● Required action
Reproduce the data that follows in its entirety, character for character.

(Stored data entries)

——

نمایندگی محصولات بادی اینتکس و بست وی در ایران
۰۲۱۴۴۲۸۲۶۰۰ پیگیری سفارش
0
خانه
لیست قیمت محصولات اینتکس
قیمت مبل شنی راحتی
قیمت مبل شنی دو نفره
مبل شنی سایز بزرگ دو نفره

——

● Output
نمایندگی محصولات بادی اینتکس و بست وی در ایران
۰۲۱۴۴۲۸۲۶۰۰ پیگیری سفارش
0
خانه
لیست قیمت محصولات اینتکس
قیمت مبل شنی راحتی
قیمت مبل شنی دو نفره
مبل شنی سایز بزرگ دو نفره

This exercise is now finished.